Sinto que cada vez que aprendo alguma coisa me torno mais feliz. Quando essa aprendizagem resulta de uma procura, pesquisa ou experiência, o gosto é ainda maior. Provavelmente, um pedagogo diria com maior propriedade, mas sinto que a aprendizagem que resulta de uma iteração com uma enciclopédia, da conversa com quem sabe mais ou da aplicação do método científico tem um sabor acrescido.
Há descobertas simples e passivas, como as que resultam da descoberta de um enredo no final de um filme, e outras, ultra-complexas, como as que resultam do percurso da investigação científica dirigida. O êxtase da descoberta após longo e árduo trabalho levou inclusivamente ao cunhar da expressão “Eureka!”.
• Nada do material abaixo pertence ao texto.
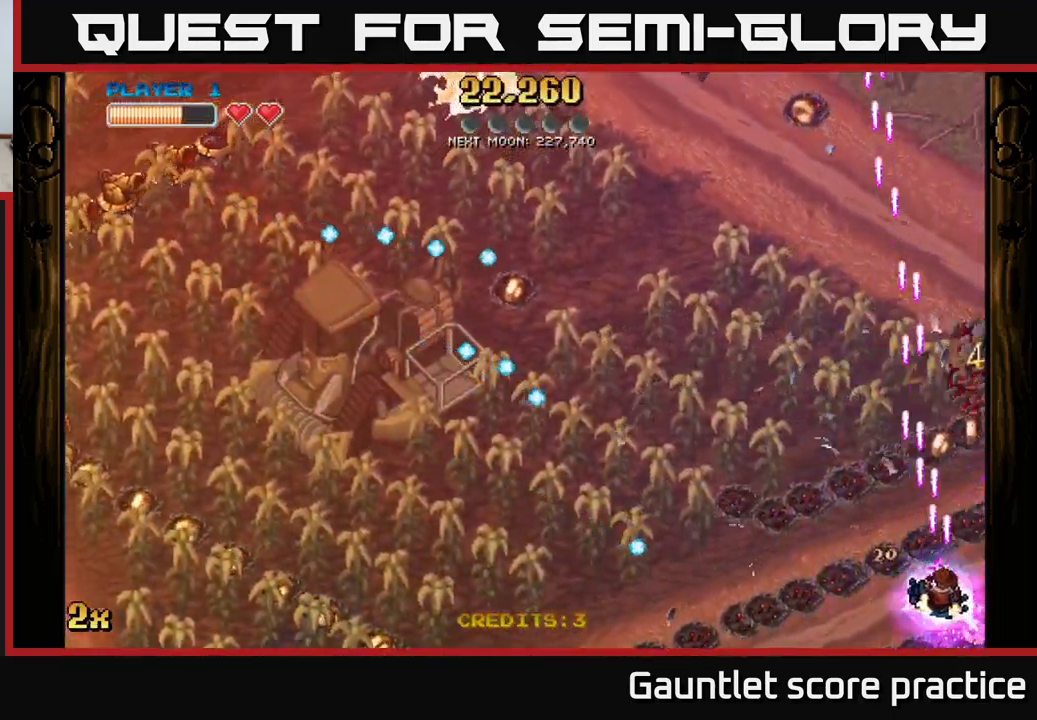
{"buttons": ["A"], "left_stick": "down-left", "events": [[167, "left_stick", "up-right"], [250, "left_stick", "up"], [300, "X", "down"], [417, "X", "up"], [450, "left_stick", "down-left"]]}
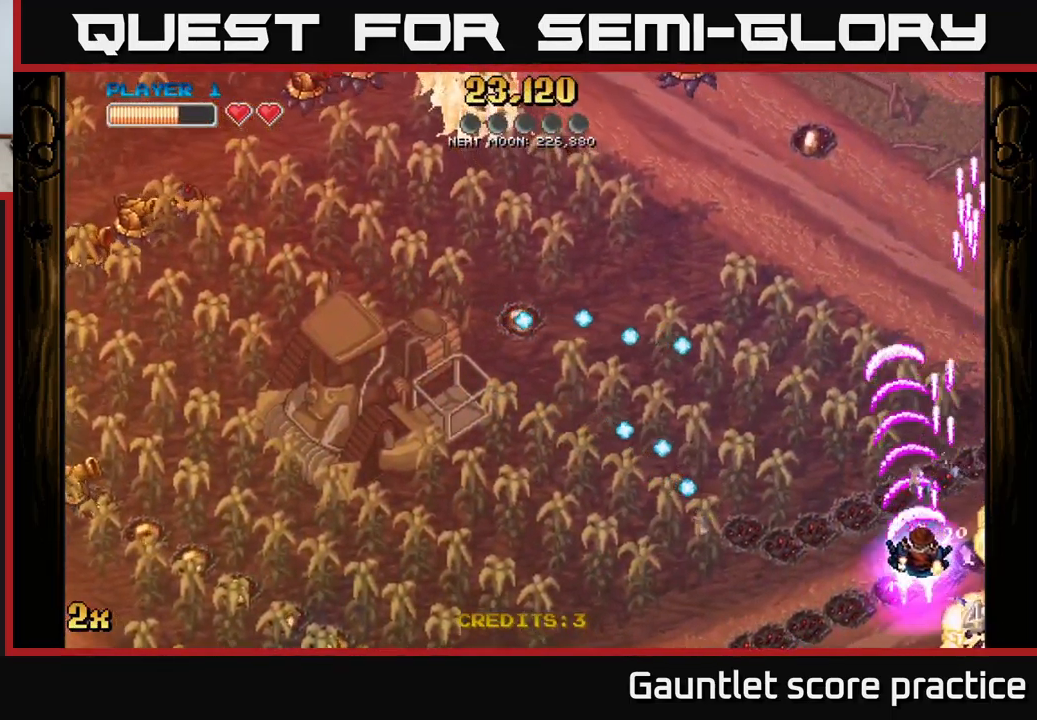
{"buttons": ["A"], "left_stick": "down-left", "events": []}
Entre os dois extremos, entre a descoberta passiva e a procura estruturada da verdade, há muito daquilo que nos acontece no dia a dia e nos fascina, por vezes de forma deliciosa. Aquilo que apelidei em tempos de “momentos perfeitos”.
Por vezes, colocamo-nos propositadamente em modo de aprendizagem, mas sem seguir uma qualquer metodologia científica. Isso acontece, por exemplo, ao entrarmos num museu. Estamos à procura de novas informações, mas, muitas vezes, nem sequer sabemos o quê com precisão.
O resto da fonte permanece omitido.